Kab. Tuban(Humas) — Menindaklanjuti arahan Presiden terkait Gerakan Transformasi Budaya Kerja dan Gerakan Hemat Energi, Biro Humas dan Komunikasi Publik Kementerian Agama RI menggelar rapat koordinasi (rakor) secara daring pada Senin (6/4/2026). Kegiatan ini diikuti oleh Ketua Tim Pranata Humas Eselon I, Kantor Wilayah (Kanwil), Perguruan Tinggi Keagamaan Negeri (PTKN), serta Pranata Humas Kemenag dari seluruh Indonesia, termasuk dari Kabupaten Tuban, Laidia Maryati.

Kepala Biro Humas dan Komunikasi Publik Kemenag RI, Thobib Al Asyhar, dalam arahannya menyampaikan delapan poin Transformasi Budaya Kerja dan Gerakan Hemat Energi. Salah satu poin utama adalah penerapan pola kerja Work From Home (WFH) bagi Aparatur Sipil Negara (ASN) selama satu hari kerja setiap Jumat, baik di tingkat pusat maupun daerah. Selain itu, dilakukan pembatasan penggunaan kendaraan dinas hingga 50 persen serta dorongan penggunaan transportasi umum dan kendaraan listrik.

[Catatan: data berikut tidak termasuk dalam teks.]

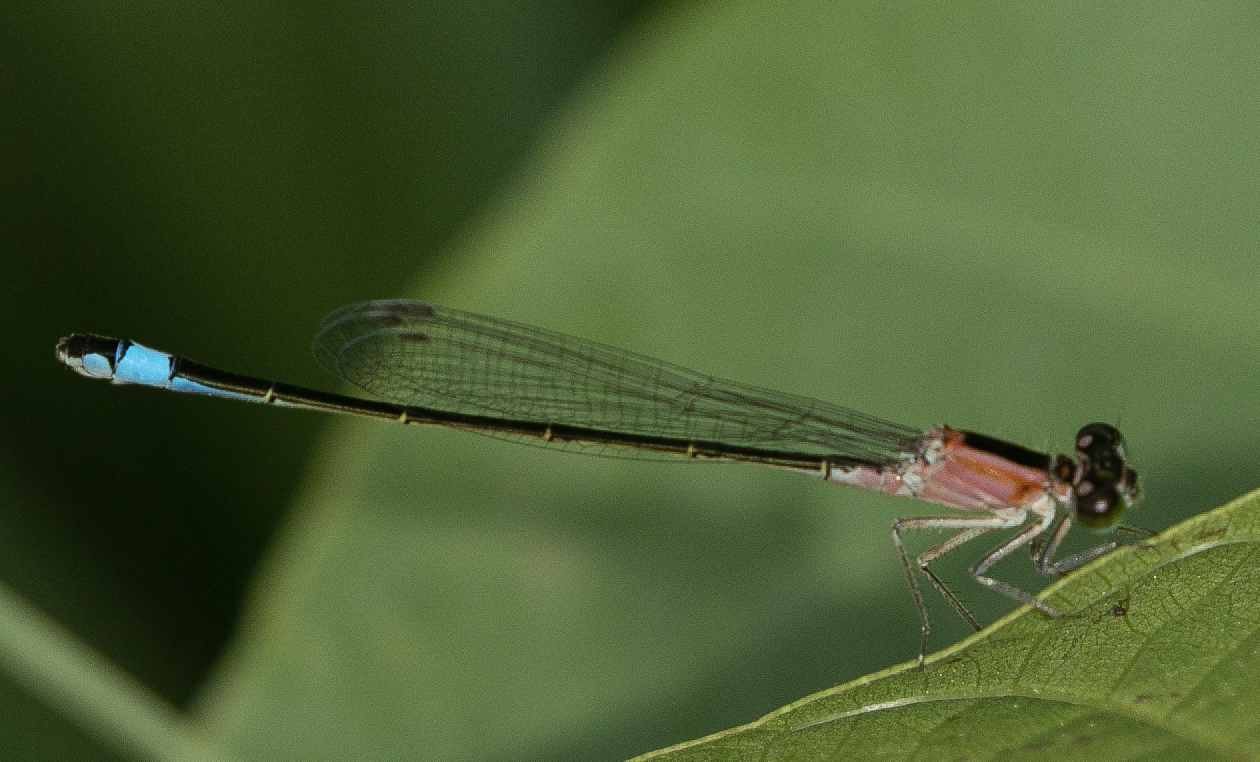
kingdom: Animalia
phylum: Arthropoda
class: Insecta
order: Odonata
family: Coenagrionidae
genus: Ischnura
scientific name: Ischnura elegans
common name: Blue-tailed damselfly
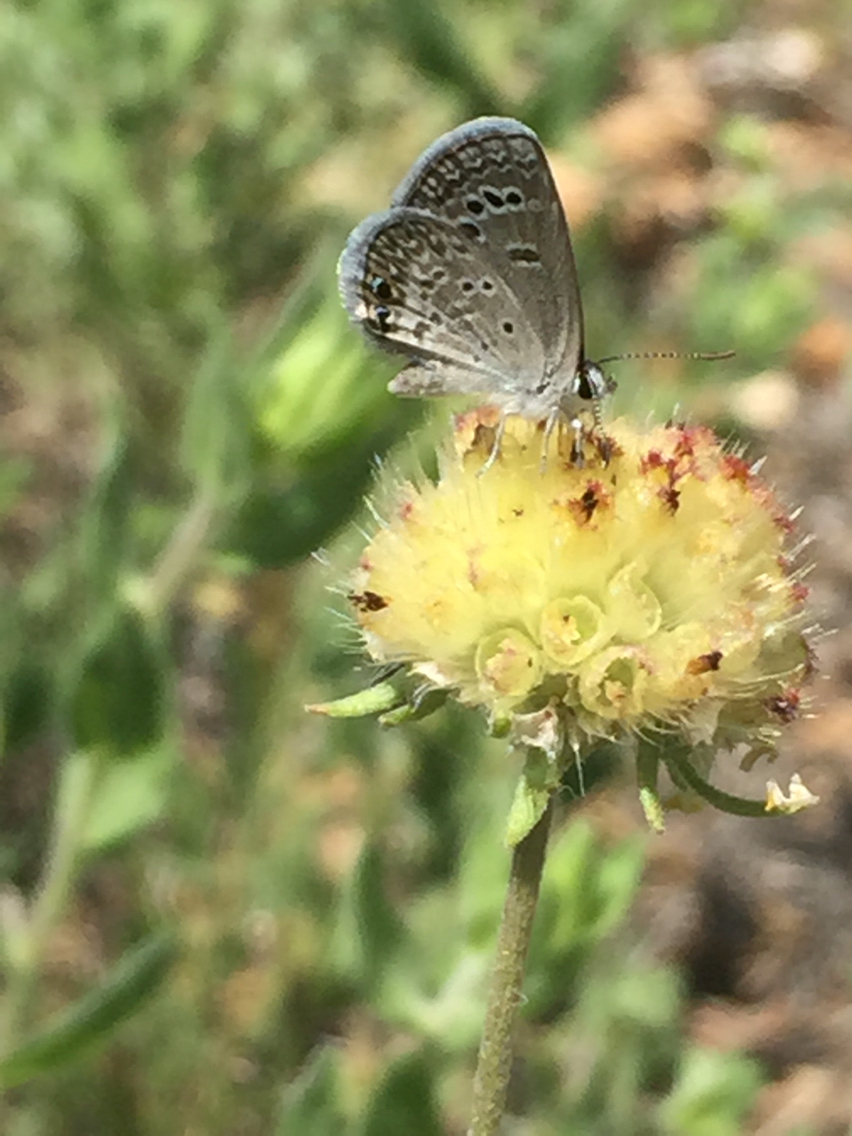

Namun demikian, Thobib menegaskan, Kantor Urusan Agama (KUA) tidak diperkenankan menerapkan WFH secara penuh agar pelayanan kepada masyarakat tetap berjalan optimal. Untuk mendukung implementasi kebijakan tersebut, Kemenag juga menggaungkan tagar #KitaMulaiCaraBaru dan #CaraBaruKemenag sebagai bagian dari strategi komunikasi publik. Ia menekankan pentingnya mengantisipasi narasi negatif terkait kebijakan WFH dengan penyampaian informasi yang bijak dan menenangkan masyarakat.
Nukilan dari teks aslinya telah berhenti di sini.